Learnings: One thing I’ve started to do is make my phone a nuisance. I have stopped charging it at night, which means it’s always dying but it forces me to leave it in another room during the day or leave it at home when I go for a walk.
Lucy White, editor, CARA Magazine
Current Status: I'm definitely a doomscroller at the moment. Last year I unfollowed news platforms on social media and removed the apps... the latter of which have all been reinstated and I'm subsequently fixated on the US election.
Break Up Attempts: I've unconsciously counteracted that with falling down historic American property Instagram accounts and wildlife community rabbit holes (ha!), but, understandably even birding or rewilding accounts/groups can be a downer, due to impending environmental catastrophe.

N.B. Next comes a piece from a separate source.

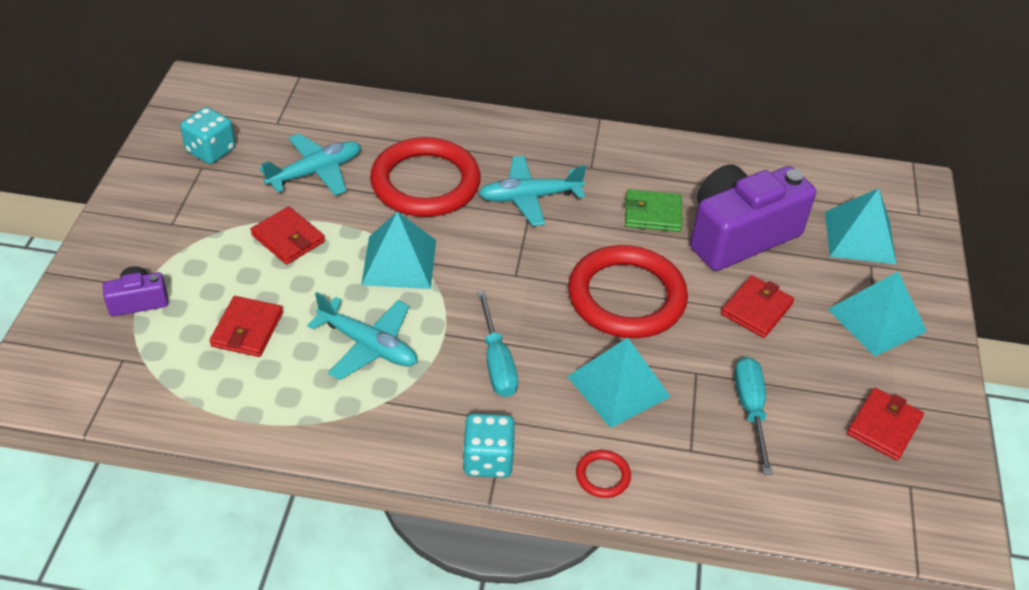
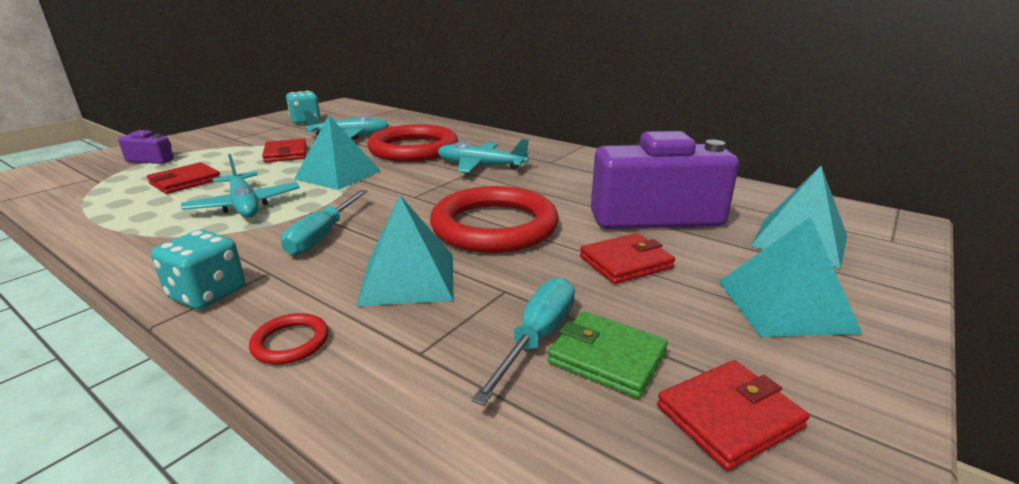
camera: 30 degrees right, 20 degrees down
(652, 214) = (577, 189): green wallet -> green wallet (607, 357)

Learnings: Think I need to retreat back to reading novels, which were just the tonic during the spring/summer lockdown... you can't beat a good yarn, or historic memoir, for total escapism.

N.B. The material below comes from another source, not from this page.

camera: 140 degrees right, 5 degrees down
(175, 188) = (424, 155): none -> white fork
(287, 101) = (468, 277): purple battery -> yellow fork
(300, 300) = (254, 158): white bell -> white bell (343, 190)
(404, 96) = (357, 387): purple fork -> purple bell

Erin Lindsay, deputy editor, IMAGE.ie
Current Status: Despite high hopes of completely overhauling my fitness/eating/mental health habits during the first lockdown, I spent most of that time doom-scrolling and feeding into the resulting cycle of anxiety. Screen time, and social media especially, makes me feel crap. I know this, and yet I still feel compelled to spend large chunks of my day glued to it.

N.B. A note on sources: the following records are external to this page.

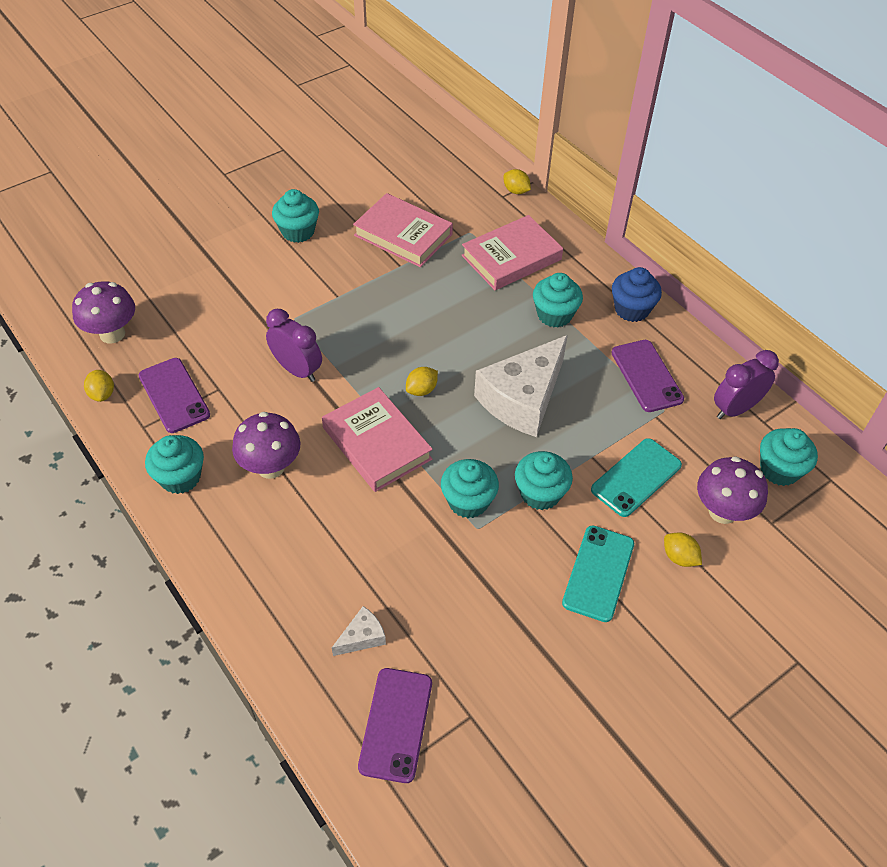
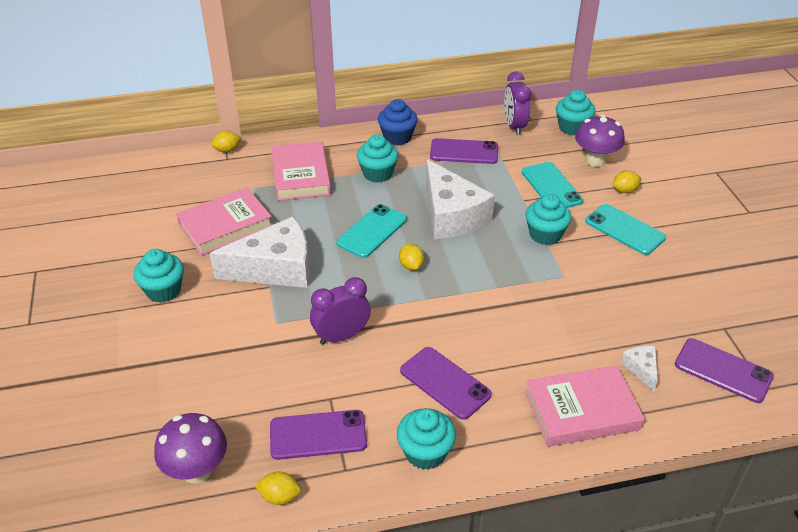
camera: 65 degrees left, 10 degrees down
(270, 467) = (445, 383): purple mushroom -> purple phone
(364, 291) = (275, 268): none -> white cheese
(376, 443) = (453, 308): pink book -> pink book (581, 410)
(457, 342) = (372, 231): none -> turquoise phone
(468, 501) = (536, 273): turquoise cupcake -> none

Break Up Attempts: For the next six weeks, I'm really hoping to break down that barrier and try and reach that sense of detachment that I've been chasing. By that I mean, when I was a kid, and phones were a distant figment on the horizon of my teenage years, I could spend hours outside, or on a hobby like writing or drawing, with nothing else bothering my peace or impinging on my flow. I love the freedom that my phone gives me in so many ways, but I'm definitely craving a different type of freedom right now.
Learnings: For me, the only thing that works is completely abandoning any screens - going for a walk and leaving my phone at home, that sort of thing. If the weather holds up, I'm hoping to commit to doing this once a day, and marking how my mood improves - I'm fairly certain it can't have a negative effect.
Shayna Sappington, staff writer, CARA Magazine
Current Status: Unfortunately, my screen time has increased dramatically since I started working from home. With so much more free time, I usually spend my evenings scrolling through social media or TikTok. Even on my lunch, I find myself Googling new recipes or shopping online for things I don't need. I think the unsettling news of a longer lockdown has made me anxious to stock up on things just in case and I'm worried that if I don't start ordering Christmas presents soon, they won't arrive in time for the holidays. This anxiety often takes over and I don't realise how long I've been staring at my screen until an hour or so passes by.
Break Up Attempts: I tried deleting social media as well but found myself occupying my time with other apps, like word searches or news sites.
Learnings: What has helped me the most is getting outside, forcing myself to go for a walk in the park after work or even down to the shop for a cup of coffee. That, and keeping a book within eyesight, helps me to refocus and get away from my phone when I can, but it's still a process I am working to get through.